_EXERCISE REQUIREMENTS_.
An image-free, exact copy of the records below is required.

[Items from a dataset]
┌────────
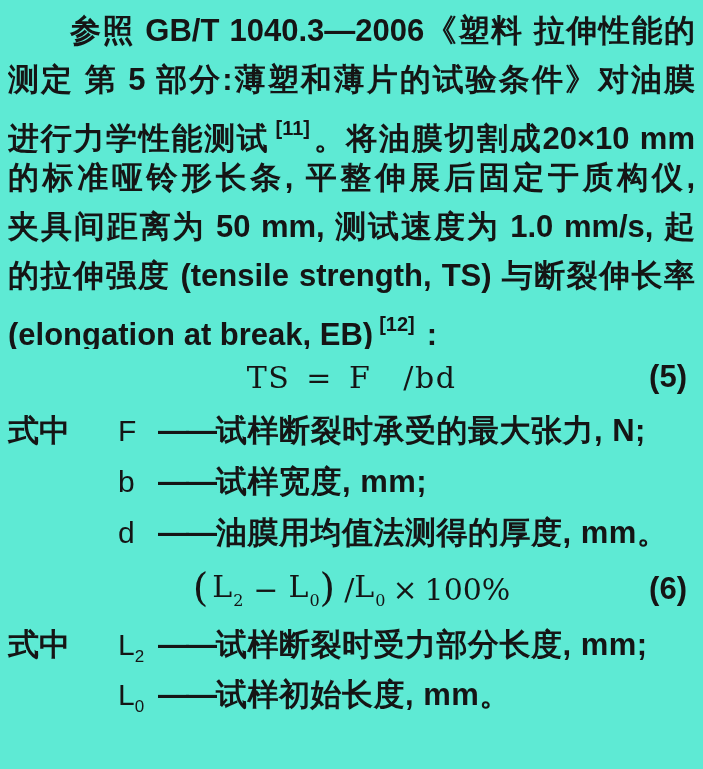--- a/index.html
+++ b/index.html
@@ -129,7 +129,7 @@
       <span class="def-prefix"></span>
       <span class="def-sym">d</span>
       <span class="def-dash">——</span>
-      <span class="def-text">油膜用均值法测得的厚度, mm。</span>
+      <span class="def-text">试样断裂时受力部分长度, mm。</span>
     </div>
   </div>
└────────
_ANSWER TO THIS TASK_.
--- a/index.html
+++ b/index.html
@@ -129,7 +129,7 @@
       <span class="def-prefix"></span>
       <span class="def-sym">d</span>
       <span class="def-dash">——</span>
-      <span class="def-text">油膜用均值法测得的厚度, mm。</span>
+      <span class="def-text">试样断裂时受力部分长度, mm。</span>
     </div>
   </div>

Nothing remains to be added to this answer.